## What is required
Reproduce, from the items below, the lines running from the line containing "не думаю, что оно мифическое... остриё... у меня" up to and including the line containing "время я потеряла то напряжение, концентрацию".

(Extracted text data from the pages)
+-------+

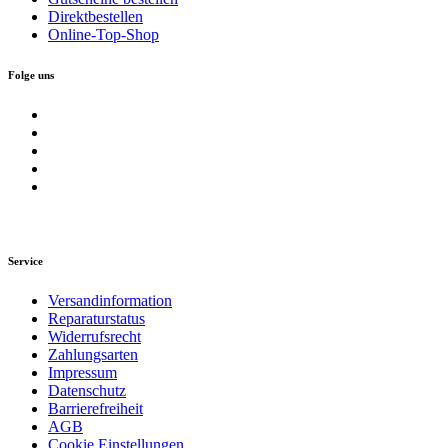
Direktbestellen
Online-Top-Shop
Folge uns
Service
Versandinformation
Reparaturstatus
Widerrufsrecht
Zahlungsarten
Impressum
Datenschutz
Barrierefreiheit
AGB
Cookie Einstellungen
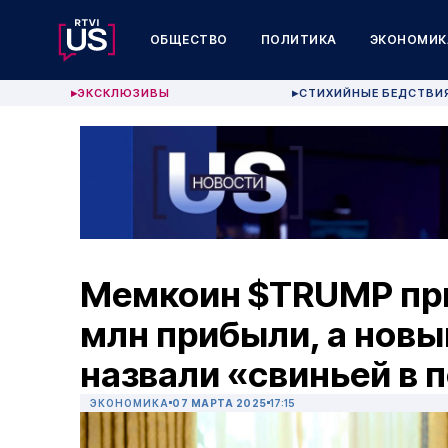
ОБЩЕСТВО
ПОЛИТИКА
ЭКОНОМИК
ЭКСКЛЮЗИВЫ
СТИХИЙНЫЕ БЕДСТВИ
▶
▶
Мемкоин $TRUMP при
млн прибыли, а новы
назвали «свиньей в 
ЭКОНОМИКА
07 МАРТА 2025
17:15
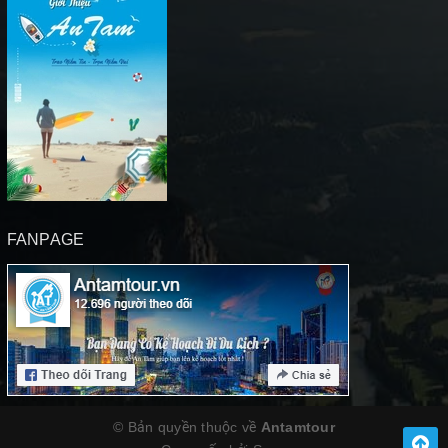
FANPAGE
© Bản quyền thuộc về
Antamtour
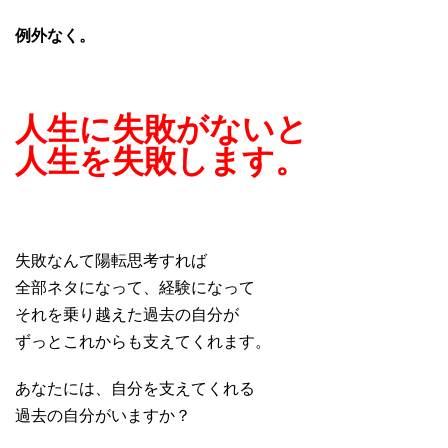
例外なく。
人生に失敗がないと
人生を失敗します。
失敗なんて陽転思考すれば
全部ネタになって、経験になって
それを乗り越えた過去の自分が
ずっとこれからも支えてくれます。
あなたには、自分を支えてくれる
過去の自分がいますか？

+-------+

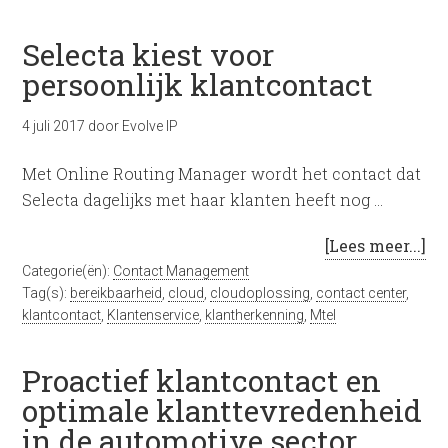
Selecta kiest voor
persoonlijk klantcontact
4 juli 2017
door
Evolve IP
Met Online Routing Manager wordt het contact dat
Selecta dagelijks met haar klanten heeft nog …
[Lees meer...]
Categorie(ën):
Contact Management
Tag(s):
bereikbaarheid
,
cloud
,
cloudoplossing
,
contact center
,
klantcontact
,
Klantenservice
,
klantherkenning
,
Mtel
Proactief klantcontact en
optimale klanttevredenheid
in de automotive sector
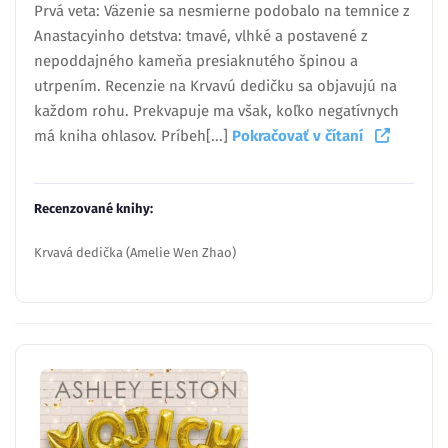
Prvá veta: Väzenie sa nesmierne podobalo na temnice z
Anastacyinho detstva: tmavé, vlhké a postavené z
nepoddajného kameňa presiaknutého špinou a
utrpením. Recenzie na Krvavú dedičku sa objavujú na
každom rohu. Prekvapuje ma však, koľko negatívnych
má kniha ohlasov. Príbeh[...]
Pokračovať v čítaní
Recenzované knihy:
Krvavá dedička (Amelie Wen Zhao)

+-------+

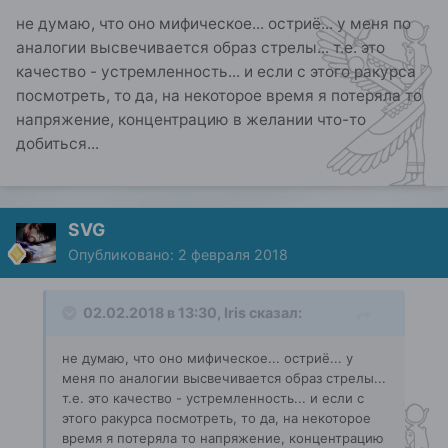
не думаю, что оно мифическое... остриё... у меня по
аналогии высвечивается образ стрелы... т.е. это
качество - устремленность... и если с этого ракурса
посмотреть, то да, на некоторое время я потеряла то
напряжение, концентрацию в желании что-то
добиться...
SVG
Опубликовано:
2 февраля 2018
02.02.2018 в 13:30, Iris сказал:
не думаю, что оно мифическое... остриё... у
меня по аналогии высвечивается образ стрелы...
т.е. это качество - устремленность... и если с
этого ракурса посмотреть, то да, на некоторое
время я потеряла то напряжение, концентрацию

+-------+

## Exercise result
не думаю, что оно мифическое... остриё... у меня по
аналогии высвечивается образ стрелы... т.е. это
качество - устремленность... и если с этого ракурса
посмотреть, то да, на некоторое время я потеряла то
напряжение, концентрацию в желании что-то
добиться...
SVG
Опубликовано:
2 февраля 2018
02.02.2018 в 13:30, Iris сказал:
не думаю, что оно мифическое... остриё... у
меня по аналогии высвечивается образ стрелы...
т.е. это качество - устремленность... и если с
этого ракурса посмотреть, то да, на некоторое
время я потеряла то напряжение, концентрацию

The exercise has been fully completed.